- **AUFGABENSTELLUNG**: Gib den Abschnitt des Lesetexts von „Hauptdarsteller war wieder“ bis „heilsamen Theater-Konzert-Programm bei.“ wörtlich wieder.

- **LESETEXT**:
Die Angst davor, an Weihnachten allein zu sein
Musikalisches Theater regt zum nachdenken an
Horbach. Das Theaterstück „Herr Gerber will heim“ begeisterte 2024 im Rahmen der bundesweiten Demenzwoche im Ignatius-Lötschert-Haus in Horbach. Jetzt kam der kauzige Alte wirklich wieder „heim“ ins Seniorenzentrum: mit Puppenspieler Dietmar Bertram und dem musikalischen „duoW“ unterhielt er die Gäste in der Kapelle mit dem Programm „Herr Gerber feiert Weihnachten“. Ermöglicht wurde diese ganz besondere Adventsfeier von der Westerwald-Bank.
Hauptdarsteller war wieder Fritz Gerber, ein grantiger alter Herr mir rauem Charme. Im letzten Jahr noch stark vergesslich und von einer fortschreitenden Demenz gezeichnet, ging es ihm bei der Rückkehr ins Buchfinkenland nun in der Adventszeit deutlich besser: „Ich bin noch etwas schusselig, aber die neuen Medikamente haben geholfen, meine Demenz hat mich nicht mehr so im Griff“, ließ der Star auf der Bühne alle wissen. Die wurden hellhörig in der Hoffnung auf Linderung für alle dementiell Erkrankten. Dazu mag an diesem Abend auch die musikalische Begleitung des „duoW“ mit Katharina Wimmer an der Violine und der aus St. Peterburg stammenden Pianistin Maria Chernousova beigetragen haben. Die beiden Künstlerinnen trugen virtuos ihren Teil zu einem heilsamen Theater-Konzert-Programm bei.
Für den Senioren-Rat Westerwald und den Förderverein der gastgebenden Einrichtung als Veranstalter, dankte Uli Schmidt, auch im Namen von Heimleiter Chris Martin, der Westerwald Bank, ohne die der liebenswerte Herr Gerber wohl nicht mehr den Weg ins Buchfinkenland gefunden hätte. Er wurde belohnt mit leckeren, von den Musikerinnen selbst gebackenen Weihnachtplätzchen, die von den beiden auch an die erfreuten Gäste verteilt wurden. Darunter war auch die Gemeindeschwester plus Barbara Spiegelhoff, die wie alle anderen in der Kapelle einen Sitzplatz gefunden hatte.
Mitgebracht hatte der Hauptdarsteller, wie er meinte, einen Sack voller Wunder, dem er nach und nach viele zauberhafte Gegenstände von einer Spieldose bis zu einem Nussknacker entlockte und diese mit kleinen Geschichten verband. Letztere verband das DuoW immer wieder mit passenden Melodien – so beispielsweise „Der Nussknacker“ von Peter Tschaikowsky.

- **VORLIEGENDE EINTRÄGE**:
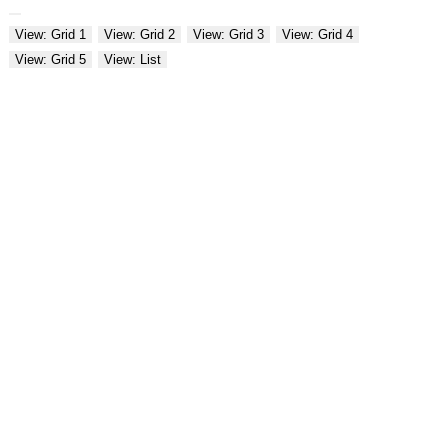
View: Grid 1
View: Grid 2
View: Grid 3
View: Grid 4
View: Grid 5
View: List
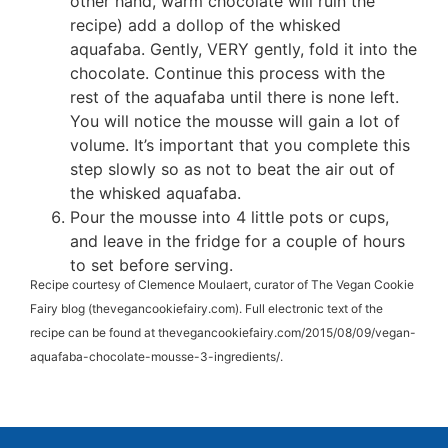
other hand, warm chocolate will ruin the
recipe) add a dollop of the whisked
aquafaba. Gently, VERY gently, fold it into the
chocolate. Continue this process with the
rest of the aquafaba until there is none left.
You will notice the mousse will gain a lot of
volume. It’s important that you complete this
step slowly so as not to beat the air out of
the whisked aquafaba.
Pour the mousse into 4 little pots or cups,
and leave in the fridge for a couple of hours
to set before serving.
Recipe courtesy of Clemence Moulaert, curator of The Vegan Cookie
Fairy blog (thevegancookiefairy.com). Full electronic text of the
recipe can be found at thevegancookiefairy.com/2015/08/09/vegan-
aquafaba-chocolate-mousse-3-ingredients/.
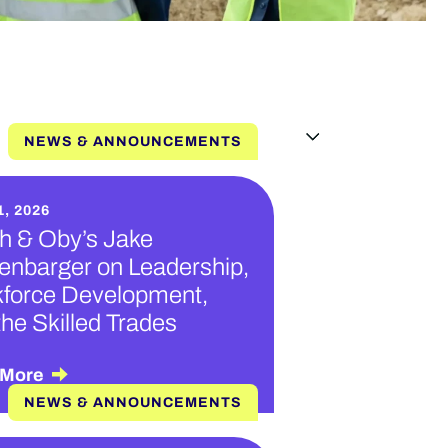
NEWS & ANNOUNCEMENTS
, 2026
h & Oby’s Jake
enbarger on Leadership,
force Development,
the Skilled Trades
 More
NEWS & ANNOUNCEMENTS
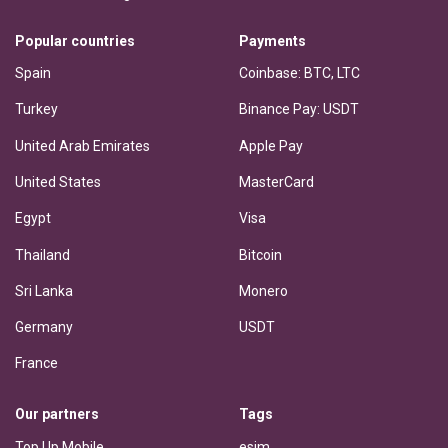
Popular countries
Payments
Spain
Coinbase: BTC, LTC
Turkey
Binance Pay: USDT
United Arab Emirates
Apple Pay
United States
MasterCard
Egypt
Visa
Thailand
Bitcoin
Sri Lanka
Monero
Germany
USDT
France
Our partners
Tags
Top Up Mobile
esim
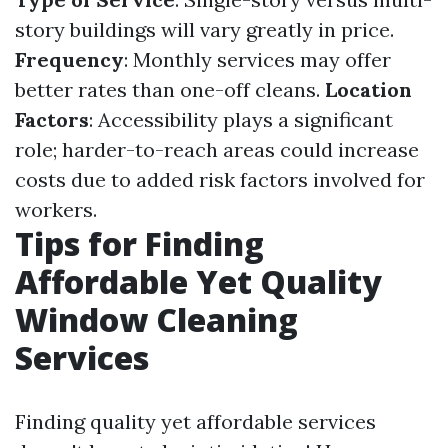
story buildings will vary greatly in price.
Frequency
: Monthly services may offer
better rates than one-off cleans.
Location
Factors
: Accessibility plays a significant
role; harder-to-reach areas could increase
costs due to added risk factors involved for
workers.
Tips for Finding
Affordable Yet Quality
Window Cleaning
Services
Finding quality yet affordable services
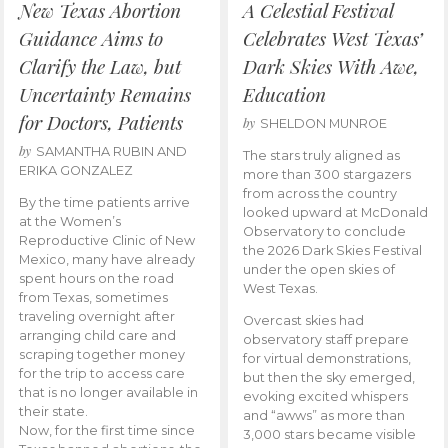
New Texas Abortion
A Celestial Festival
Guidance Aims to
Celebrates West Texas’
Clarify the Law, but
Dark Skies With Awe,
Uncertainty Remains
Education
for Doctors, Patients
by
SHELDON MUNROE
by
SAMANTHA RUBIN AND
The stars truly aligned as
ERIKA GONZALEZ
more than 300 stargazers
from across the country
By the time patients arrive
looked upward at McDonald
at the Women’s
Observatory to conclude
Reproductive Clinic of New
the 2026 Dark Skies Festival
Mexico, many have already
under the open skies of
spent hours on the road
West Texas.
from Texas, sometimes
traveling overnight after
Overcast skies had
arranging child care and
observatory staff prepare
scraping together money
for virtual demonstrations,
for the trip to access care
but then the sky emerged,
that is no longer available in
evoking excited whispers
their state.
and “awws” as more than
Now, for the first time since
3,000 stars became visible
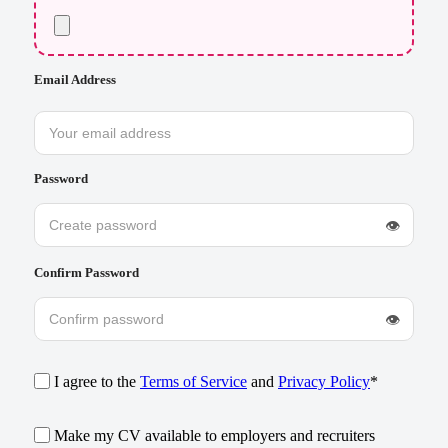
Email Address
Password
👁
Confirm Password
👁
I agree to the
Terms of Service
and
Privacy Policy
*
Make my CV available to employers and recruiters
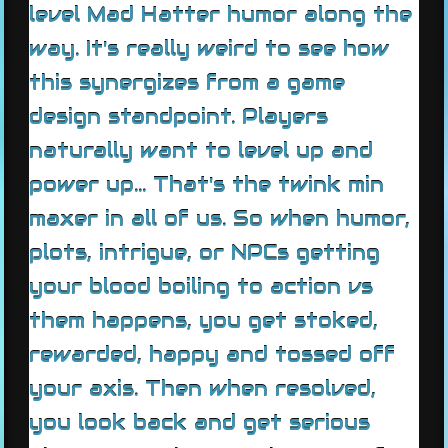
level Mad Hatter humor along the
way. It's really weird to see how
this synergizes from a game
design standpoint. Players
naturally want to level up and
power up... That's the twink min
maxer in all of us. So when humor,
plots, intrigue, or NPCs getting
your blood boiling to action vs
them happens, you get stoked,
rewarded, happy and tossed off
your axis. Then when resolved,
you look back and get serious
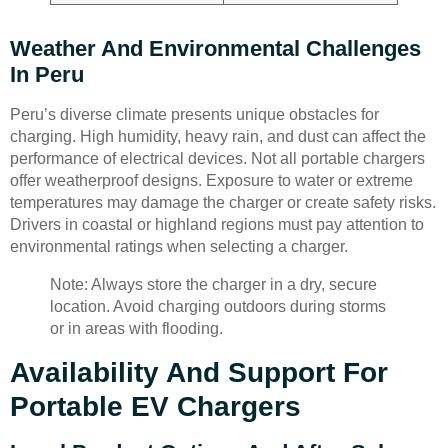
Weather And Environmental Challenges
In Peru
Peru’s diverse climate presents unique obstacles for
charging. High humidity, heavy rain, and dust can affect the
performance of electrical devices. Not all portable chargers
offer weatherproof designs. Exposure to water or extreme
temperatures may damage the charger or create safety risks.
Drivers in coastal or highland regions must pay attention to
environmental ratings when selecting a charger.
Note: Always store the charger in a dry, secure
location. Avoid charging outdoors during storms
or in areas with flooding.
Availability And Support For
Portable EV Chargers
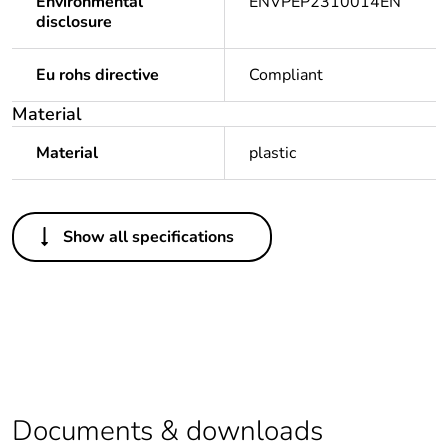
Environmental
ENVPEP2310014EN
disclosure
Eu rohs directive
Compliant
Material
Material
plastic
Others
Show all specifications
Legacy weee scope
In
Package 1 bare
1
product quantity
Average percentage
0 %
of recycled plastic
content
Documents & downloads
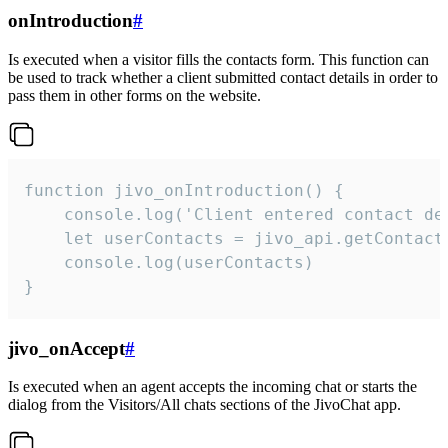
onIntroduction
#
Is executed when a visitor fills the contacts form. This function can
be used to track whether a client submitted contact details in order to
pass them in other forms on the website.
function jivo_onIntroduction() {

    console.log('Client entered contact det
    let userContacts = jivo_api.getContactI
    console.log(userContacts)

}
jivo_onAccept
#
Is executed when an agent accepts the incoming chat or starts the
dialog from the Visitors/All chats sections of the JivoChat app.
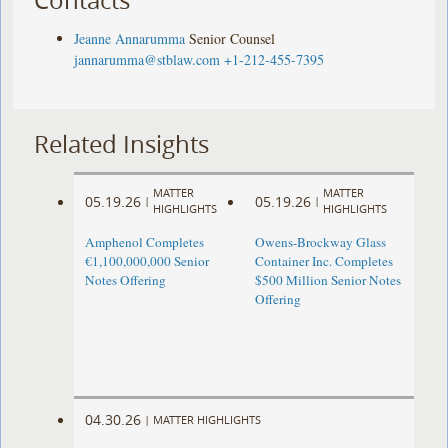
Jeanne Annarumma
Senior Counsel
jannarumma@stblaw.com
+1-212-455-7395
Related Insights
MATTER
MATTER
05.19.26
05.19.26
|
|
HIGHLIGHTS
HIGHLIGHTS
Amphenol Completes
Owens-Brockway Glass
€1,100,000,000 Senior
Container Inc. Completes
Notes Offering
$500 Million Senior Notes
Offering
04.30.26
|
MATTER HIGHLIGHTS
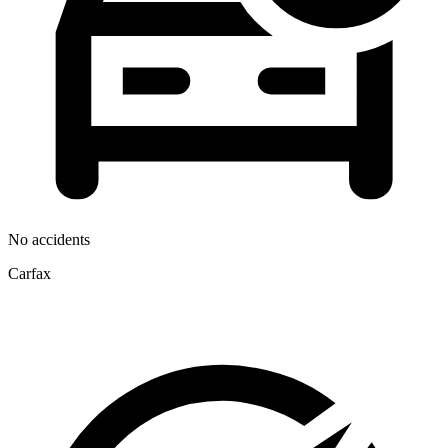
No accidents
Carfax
* * *
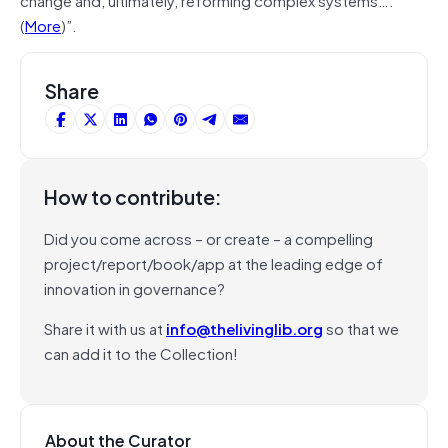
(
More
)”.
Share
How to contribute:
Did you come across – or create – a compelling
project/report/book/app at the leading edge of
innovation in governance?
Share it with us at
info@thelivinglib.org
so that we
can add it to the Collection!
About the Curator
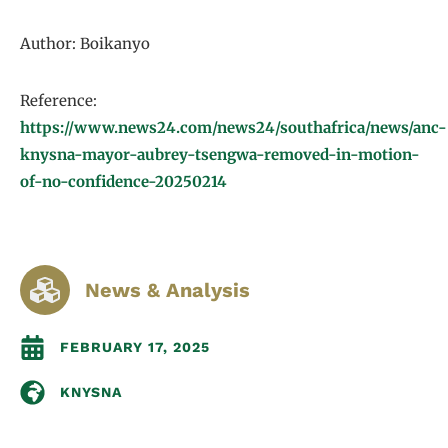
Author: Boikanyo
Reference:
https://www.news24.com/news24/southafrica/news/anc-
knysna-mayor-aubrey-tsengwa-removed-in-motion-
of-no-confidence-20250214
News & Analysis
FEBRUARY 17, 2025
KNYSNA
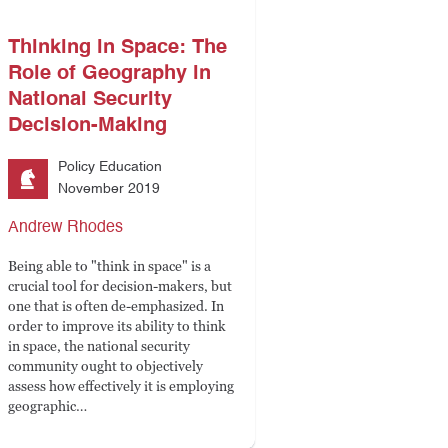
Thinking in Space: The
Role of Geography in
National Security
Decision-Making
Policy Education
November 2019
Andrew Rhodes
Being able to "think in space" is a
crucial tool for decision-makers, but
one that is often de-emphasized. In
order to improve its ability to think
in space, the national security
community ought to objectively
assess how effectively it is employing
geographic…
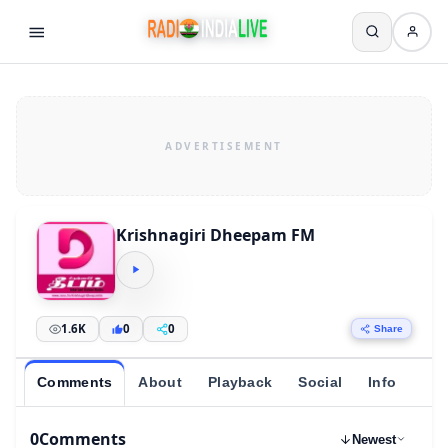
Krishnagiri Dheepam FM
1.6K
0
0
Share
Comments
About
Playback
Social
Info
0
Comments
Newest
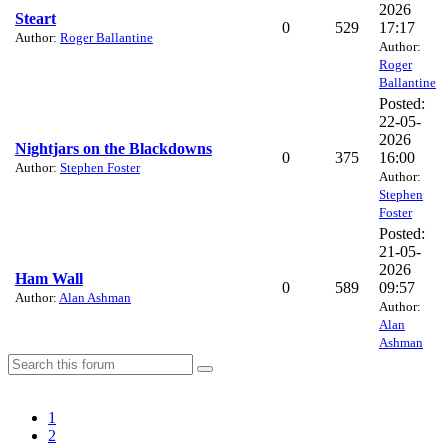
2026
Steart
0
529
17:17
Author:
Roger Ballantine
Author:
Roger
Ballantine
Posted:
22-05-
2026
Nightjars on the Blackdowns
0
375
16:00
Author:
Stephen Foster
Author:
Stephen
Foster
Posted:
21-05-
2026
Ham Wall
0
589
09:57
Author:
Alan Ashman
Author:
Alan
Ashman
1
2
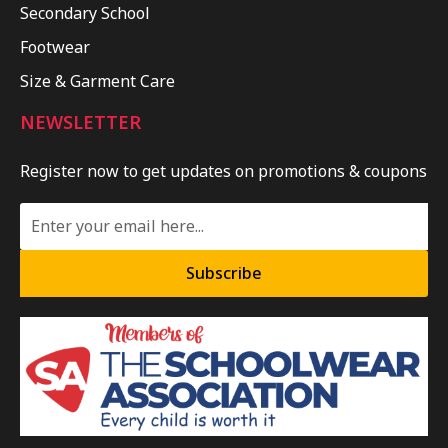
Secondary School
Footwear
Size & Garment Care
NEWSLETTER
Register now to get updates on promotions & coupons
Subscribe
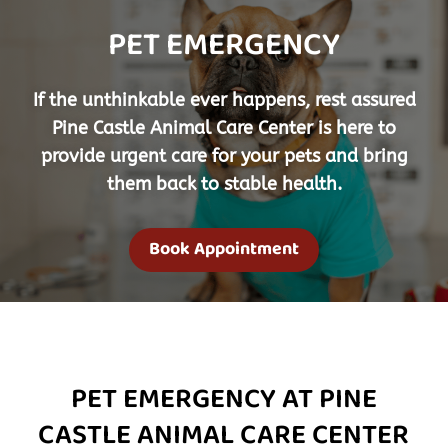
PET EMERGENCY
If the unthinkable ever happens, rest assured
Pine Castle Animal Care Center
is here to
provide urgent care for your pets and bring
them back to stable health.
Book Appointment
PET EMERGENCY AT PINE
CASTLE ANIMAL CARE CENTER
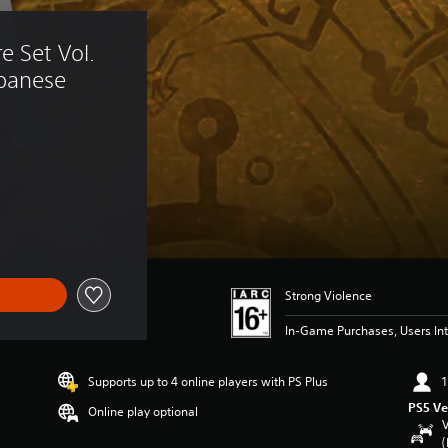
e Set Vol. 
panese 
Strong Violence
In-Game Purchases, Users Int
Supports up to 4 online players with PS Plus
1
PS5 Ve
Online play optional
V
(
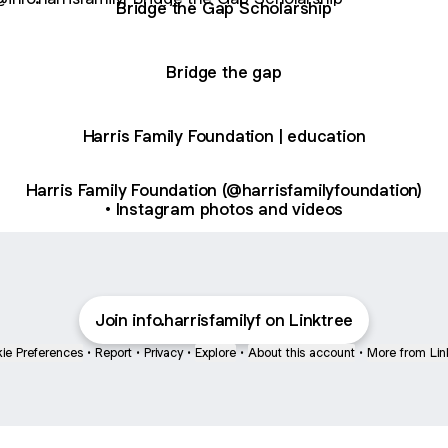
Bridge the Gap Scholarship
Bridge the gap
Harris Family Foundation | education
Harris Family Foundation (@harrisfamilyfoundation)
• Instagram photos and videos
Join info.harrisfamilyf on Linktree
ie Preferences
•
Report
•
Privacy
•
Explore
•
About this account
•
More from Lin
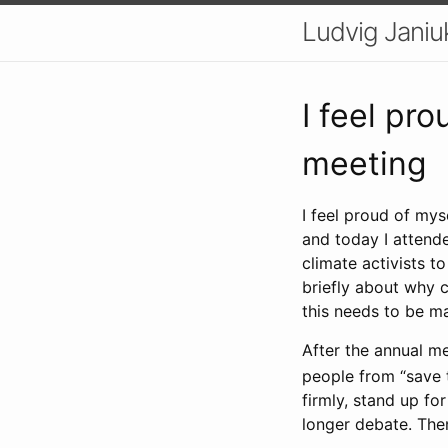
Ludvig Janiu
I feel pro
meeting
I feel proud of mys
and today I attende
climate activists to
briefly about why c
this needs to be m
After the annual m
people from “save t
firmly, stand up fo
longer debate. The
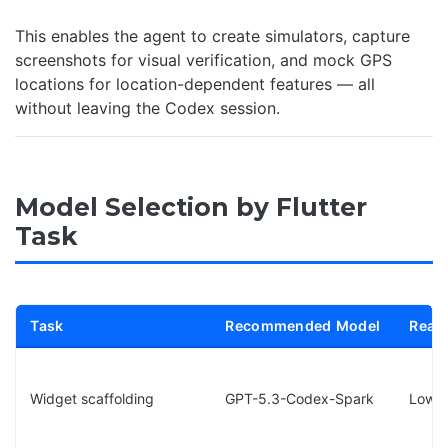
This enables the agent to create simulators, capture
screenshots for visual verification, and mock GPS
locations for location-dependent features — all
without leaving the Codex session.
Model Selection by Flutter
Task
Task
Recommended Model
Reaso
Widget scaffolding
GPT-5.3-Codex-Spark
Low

- **ERGEBNIS**:
Hauptdarsteller war wieder Fritz Gerber, ein grantiger alter Herr mir rauem Charme. Im letzten Jahr noch stark vergesslich und von einer fortschreitenden Demenz gezeichnet, ging es ihm bei der Rückkehr ins Buchfinkenland nun in der Adventszeit deutlich besser: „Ich bin noch etwas schusselig, aber die neuen Medikamente haben geholfen, meine Demenz hat mich nicht mehr so im Griff“, ließ der Star auf der Bühne alle wissen. Die wurden hellhörig in der Hoffnung auf Linderung für alle dementiell Erkrankten. Dazu mag an diesem Abend auch die musikalische Begleitung des „duoW“ mit Katharina Wimmer an der Violine und der aus St. Peterburg stammenden Pianistin Maria Chernousova beigetragen haben. Die beiden Künstlerinnen trugen virtuos ihren Teil zu einem heilsamen Theater-Konzert-Programm bei.